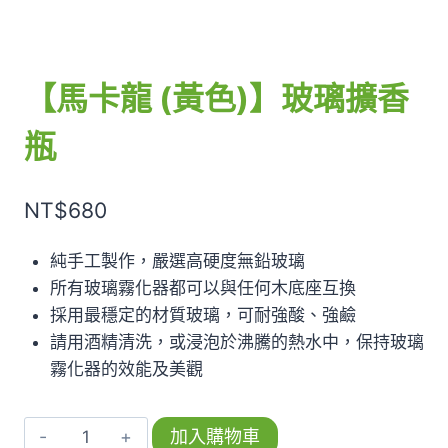
【馬卡龍 (黃色)】玻璃擴香
瓶
NT$
680
純手工製作，嚴選高硬度無鉛玻璃
所有玻璃霧化器都可以與任何木底座互換
採用最穩定的材質玻璃，可耐強酸、強鹼
請用酒精清洗，或浸泡於沸騰的熱水中，保持玻璃
霧化器的效能及美觀
【馬
加入購物車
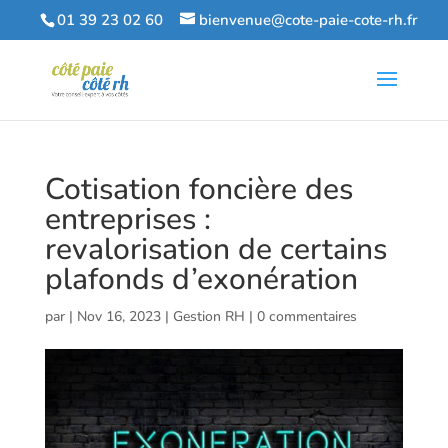
01 39 23 02 60
bienvenue@cote-paie-cote-rh.fr
Cotisation foncière des
entreprises :
revalorisation de certains
plafonds d’exonération
par
|
Nov 16, 2023
|
Gestion RH
|
0 commentaires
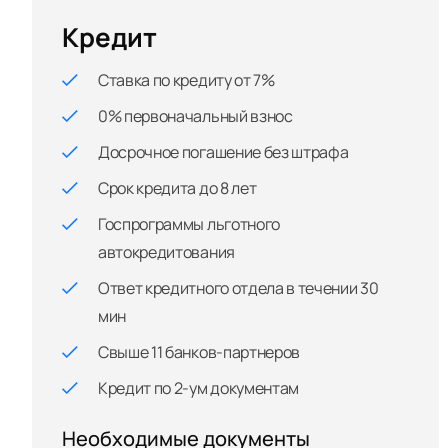
Кредит
Ставка по кредиту от 7%
0% первоначальный взнос
Досрочное погашение без штрафа
Срок кредита до 8 лет
Госпрограммы льготного
автокредитования
Ответ кредитного отдела в течении 30
мин
Свыше 11 банков-партнеров
Кредит по 2-ум документам
Необходимые документы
- - - - -
Copy the data word for word, starting at the line that contains "01 39 23 02 60" and continuing through the last line of the data, including both ends. Leave the pictures out of your copy.

01 39 23 02 60
bienvenue@cote-paie-cote-rh.fr
Cotisation foncière des
entreprises :
revalorisation de certains
plafonds d’exonération
par
|
Nov 16, 2023
|
Gestion RH
|
0 commentaires
Кредит
Ставка по кредиту от 7%
0% первоначальный взнос
Досрочное погашение без штрафа
Срок кредита до 8 лет
Госпрограммы льготного
автокредитования
Ответ кредитного отдела в течении 30
мин
Свыше 11 банков-партнеров
Кредит по 2-ум документам
Необходимые документы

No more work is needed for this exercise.